Militants des droits humains ou fauteurs de trouble ?

Georges de Kerchove

p. 33-37

References

Bibliographical reference

Georges de Kerchove, « Militants des droits humains ou fauteurs de trouble ? », Revue Quart Monde, 252 | 2019/4, 33-37.

Electronic reference

Georges de Kerchove, « Militants des droits humains ou fauteurs de trouble ? », Revue Quart Monde [Online], 252 | 2019/4, Online since 01 June 2020, connection on 18 April 2024. URL : https://www.revue-quartmonde.org/8343

Les personnes sans-abri fréquentant la Gare Centrale à Bruxelles constituaient dans l’esprit de beaucoup de gens un problème d’ordre public et de propreté, une « nuisance sociale ». Voilà que, accompagnés par l’auteur, ils se proclament citoyens à part entière et veulent faire entendre leur voix dans le débat public… Histoire d’un combat devenu commun entre artisans des droits humains nés dans des univers différents.

Index de mots-clés

Militantisme

Index géographique

Belgique

Je souhaiterais partager avec vous ce que m’ont appris ces hommes et ces femmes que j’ai côtoyés pendant de longues années dans une gare de Bruxelles. Ces hommes et ces femmes qui ont osé relever la tête, qui ont osé affirmer qu’ils étaient des hommes, ce qui était mis en doute. Ils ont osé affirmer qu’ils étaient des citoyens, ce qui leur était généralement contesté. Ils se sont libérés du regard de ceux qui les considéraient comme des moins que rien, comme des asociaux irrémédiablement à la traîne des autres. Ils ont également libéré ceux qui les regardaient de la sorte. Ne sommes-nous pas tous gênés de croiser le regard de l’homme réduit à mendier ?

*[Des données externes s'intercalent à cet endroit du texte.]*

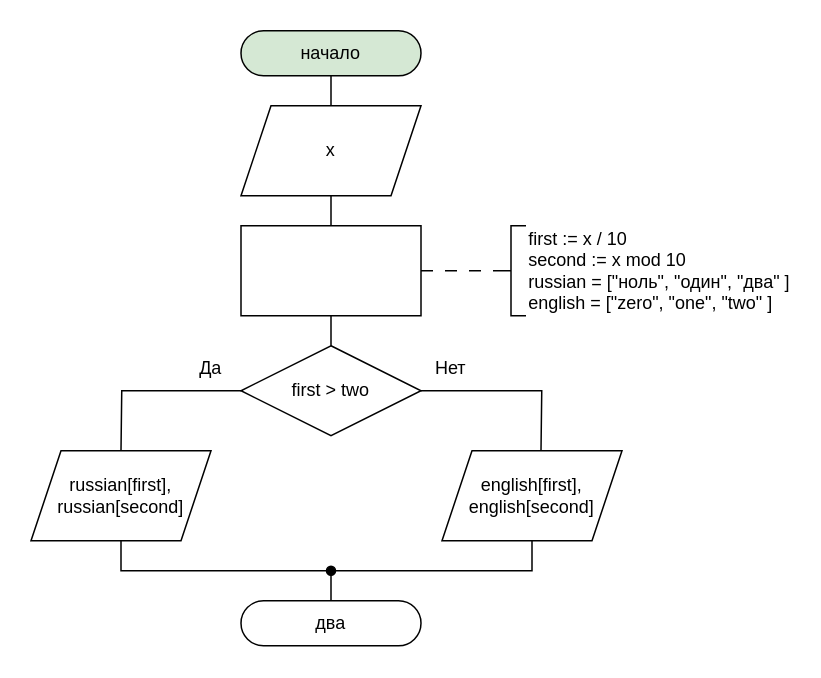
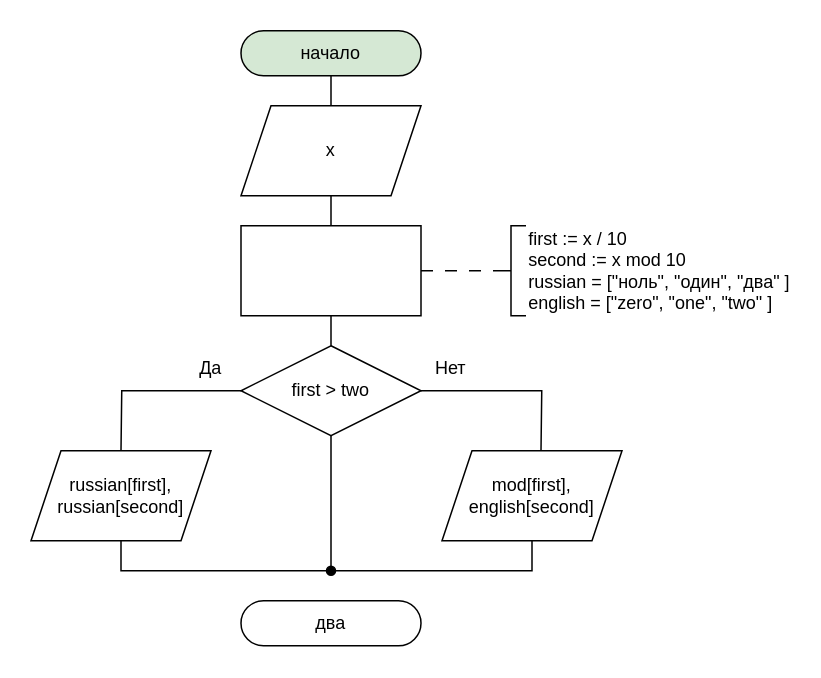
  <mxCell id="0" />
  <mxCell id="1" parent="0" />
  <mxCell id="2" style="edgeStyle=orthogonalEdgeStyle;rounded=0;orthogonalLoop=1;jettySize=auto;html=1;exitX=0.5;exitY=1;exitDx=0;exitDy=0;entryX=0.5;entryY=0;entryDx=0;entryDy=0;endArrow=none;startFill=0;" edge="1" parent="1" target="4"><mxGeometry relative="1" as="geometry"><mxPoint x="220" y="50" as="sourcePoint" /></mxGeometry></mxCell>
  <mxCell id="3" style="edgeStyle=orthogonalEdgeStyle;rounded=0;orthogonalLoop=1;jettySize=auto;html=1;exitX=0.5;exitY=1;exitDx=0;exitDy=0;entryX=0.5;entryY=0;entryDx=0;entryDy=0;endArrow=none;startFill=0;" edge="1" parent="1" source="4" target="5"><mxGeometry relative="1" as="geometry" /></mxCell>
  <mxCell id="4" value="x" style="shape=parallelogram;perimeter=parallelogramPerimeter;whiteSpace=wrap;html=1;fixedSize=1;" vertex="1" parent="1"><mxGeometry x="160" y="70" width="120" height="60" as="geometry" /></mxCell>
  <mxCell id="5" value="&lt;p class=&quot;MsoNormal&quot;&gt;&lt;br&gt;&lt;/p&gt;" style="rounded=0;align=center;whiteSpace=wrap;html=1;" vertex="1" parent="1"><mxGeometry x="160" y="150" width="120" height="60" as="geometry" /></mxCell>
- <mxCell id="6" style="edgeStyle=orthogonalEdgeStyle;rounded=0;orthogonalLoop=1;jettySize=auto;html=1;exitX=0.5;exitY=1;exitDx=0;exitDy=0;entryX=0.5;entryY=0;entryDx=0;entryDy=0;endArrow=none;startFill=0;" edge="1" parent="1" source="7" target="8"><mxGeometry relative="1" as="geometry" /></mxCell>
+ <mxCell id="6" style="edgeStyle=orthogonalEdgeStyle;rounded=0;orthogonalLoop=1;jettySize=auto;html=1;exitX=0.5;exitY=1;exitDx=0;exitDy=0;endArrow=none;startFill=0;" edge="1" parent="1" source="7" target="14"><mxGeometry relative="1" as="geometry" /></mxCell>
  <mxCell id="7" value="russian[first],&lt;div&gt;russian[second&lt;span style=&quot;background-color: transparent; color: light-dark(rgb(0, 0, 0), rgb(255, 255, 255));&quot;&gt;]&lt;/span&gt;&lt;/div&gt;" style="shape=parallelogram;perimeter=parallelogramPerimeter;whiteSpace=wrap;html=1;fixedSize=1;" vertex="1" parent="1"><mxGeometry x="20" y="300" width="120" height="60" as="geometry" /></mxCell>
  <mxCell id="8" value="два" style="rounded=1;whiteSpace=wrap;html=1;arcSize=50;" vertex="1" parent="1"><mxGeometry x="160" y="400" width="120" height="30" as="geometry" /></mxCell>
  <mxCell id="9" value="начало" style="rounded=1;whiteSpace=wrap;html=1;arcSize=50;fillColor=#d5e8d4;" vertex="1" parent="1"><mxGeometry x="160" y="20" width="120" height="30" as="geometry" /></mxCell>
  <mxCell id="10" value="first := x / 10&lt;br&gt;second := x mod 10&lt;br&gt;russian = [&quot;ноль&quot;, &quot;один&quot;, &quot;два&quot; ]&lt;br style=&quot;padding: 0px; margin: 0px;&quot;&gt;english = [&quot;zero&quot;, &quot;one&quot;, &quot;two&quot; ]&amp;nbsp; &amp;nbsp; &amp;nbsp; &amp;nbsp; &amp;nbsp;" style="strokeWidth=1;html=1;shape=mxgraph.flowchart.annotation_2;align=left;labelPosition=right;pointerEvents=1;" vertex="1" parent="1"><mxGeometry x="330" y="150" width="20" height="60" as="geometry" /></mxCell>
  <mxCell id="11" style="edgeStyle=orthogonalEdgeStyle;rounded=0;orthogonalLoop=1;jettySize=auto;html=1;exitX=1;exitY=0.5;exitDx=0;exitDy=0;entryX=0;entryY=0.5;entryDx=0;entryDy=0;entryPerimeter=0;endArrow=none;startFill=0;dashed=1;dashPattern=8 8;" edge="1" parent="1" source="5" target="10"><mxGeometry relative="1" as="geometry" /></mxCell>
  <mxCell id="12" style="edgeStyle=orthogonalEdgeStyle;rounded=0;orthogonalLoop=1;jettySize=auto;html=1;exitX=0;exitY=0.5;exitDx=0;exitDy=0;exitPerimeter=0;endArrow=none;startFill=0;" edge="1" parent="1" source="14"><mxGeometry relative="1" as="geometry"><mxPoint x="80" y="300" as="targetPoint" /></mxGeometry></mxCell>
  <mxCell id="13" style="edgeStyle=orthogonalEdgeStyle;rounded=0;orthogonalLoop=1;jettySize=auto;html=1;exitX=1;exitY=0.5;exitDx=0;exitDy=0;exitPerimeter=0;endArrow=none;startFill=0;" edge="1" parent="1" source="14"><mxGeometry relative="1" as="geometry"><mxPoint x="360" y="300" as="targetPoint" /></mxGeometry></mxCell>
  <mxCell id="14" value="first &amp;gt; two" style="strokeWidth=1;html=1;shape=mxgraph.flowchart.decision;whiteSpace=wrap;spacing=2;" vertex="1" parent="1"><mxGeometry x="160" y="230" width="120" height="60" as="geometry" /></mxCell>
  <mxCell id="15" style="edgeStyle=orthogonalEdgeStyle;rounded=0;orthogonalLoop=1;jettySize=auto;html=1;exitX=0.5;exitY=1;exitDx=0;exitDy=0;entryX=0.5;entryY=0;entryDx=0;entryDy=0;entryPerimeter=0;endArrow=none;startFill=0;" edge="1" parent="1" source="5" target="14"><mxGeometry relative="1" as="geometry" /></mxCell>
  <mxCell id="16" value="Да" style="text;html=1;align=center;verticalAlign=middle;whiteSpace=wrap;rounded=0;" vertex="1" parent="1"><mxGeometry x="110" y="230" width="60" height="30" as="geometry" /></mxCell>
  <mxCell id="17" value="Нет" style="text;html=1;align=center;verticalAlign=middle;whiteSpace=wrap;rounded=0;" vertex="1" parent="1"><mxGeometry x="270" y="230" width="60" height="30" as="geometry" /></mxCell>
  <mxCell id="18" style="edgeStyle=orthogonalEdgeStyle;rounded=0;orthogonalLoop=1;jettySize=auto;html=1;exitX=0.5;exitY=1;exitDx=0;exitDy=0;endArrow=oval;endFill=1;" edge="1" parent="1" source="19"><mxGeometry relative="1" as="geometry"><mxPoint x="220" y="380" as="targetPoint" /><Array as="points"><mxPoint x="354" y="380" /></Array></mxGeometry></mxCell>
- <mxCell id="19" value="&lt;span style=&quot;text-align: left; text-wrap: nowrap;&quot;&gt;english&lt;/span&gt;[first],&lt;br&gt;&lt;div&gt;&lt;span style=&quot;text-align: left; text-wrap: nowrap; background-color: transparent; color: light-dark(rgb(0, 0, 0), rgb(255, 255, 255));&quot;&gt;english&lt;/span&gt;[second&lt;span style=&quot;background-color: transparent; color: light-dark(rgb(0, 0, 0), rgb(255, 255, 255));&quot;&gt;]&lt;/span&gt;&lt;/div&gt;" style="shape=parallelogram;perimeter=parallelogramPerimeter;whiteSpace=wrap;html=1;fixedSize=1;" vertex="1" parent="1"><mxGeometry x="294" y="300" width="120" height="60" as="geometry" /></mxCell>
+ <mxCell id="19" value="&lt;span style=&quot;text-align: left; text-wrap: nowrap;&quot;&gt;mod&lt;/span&gt;[first],&lt;br&gt;&lt;div&gt;&lt;span style=&quot;text-align: left; text-wrap: nowrap; background-color: transparent; color: light-dark(rgb(0, 0, 0), rgb(255, 255, 255));&quot;&gt;english&lt;/span&gt;[second&lt;span style=&quot;background-color: transparent; color: light-dark(rgb(0, 0, 0), rgb(255, 255, 255));&quot;&gt;]&lt;/span&gt;&lt;/div&gt;" style="shape=parallelogram;perimeter=parallelogramPerimeter;whiteSpace=wrap;html=1;fixedSize=1;" vertex="1" parent="1"><mxGeometry x="294" y="300" width="120" height="60" as="geometry" /></mxCell>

Ce sont eux qui ont affiné mon regard d’artisan des droits de l’homme. Ce sont eux qui m’ont appris les exigences ultimes des droits humains. « On est quand même des gens comme tout le monde, on n’est pas des chiens, on a le droit d’être respecté. » Spontanément, cet homme reprenait à son compte, avec ses mots à lui, mais avec autant de force, l’article 1 de la déclaration universelle des droits de l’homme : Tous les hommes naissent égaux en dignité et en droits.

Comment cela a-t-il commencé ?

Faire de l’exclu l’élu

Nous sommes en 1985. Paul, franciscain de son état, avait formé avec deux autres compagnons ce qu’il fut convenu d’appeler le Monastère de la rue. Ces religieux aux pieds nus s’étaient donné pour mission de partager la vie des personnes à la rue. Moines mendiants, ils erraient de ville en ville, à la recherche du plus humilié. Cette démarche s’inscrivait dans la ligne de la spiritualité franciscaine : d’abord une présence contemplative qui donne du sens, qui réconcilie. Pas véritablement une volonté de changer le monde. D’autres s’en chargeraient.

Ils avaient mis le plus pauvre au centre de leur préoccupation, ils avaient fait de l’exclu l’élu, ils lui donnaient priorité sur eux-mêmes. Plus encore qu’un vivre ensemble, ou même qu’un partage de vie, ils avaient l’ambition d’une présence « qui certifie à l’autre qu’il est important », comme l’écrit Joseph Wresinski.

Poussé par cette recherche d’être en union avec le plus exclu, Paul avait mis à profit la législation qui, à l’époque, réprimait le vagabondage. Un ticket d’entrée, analysait-il, qui lui avait permis de pénétrer en prison sans commettre de délit, du moins au sens strict du terme puisque la grande pauvreté était érigée en délit.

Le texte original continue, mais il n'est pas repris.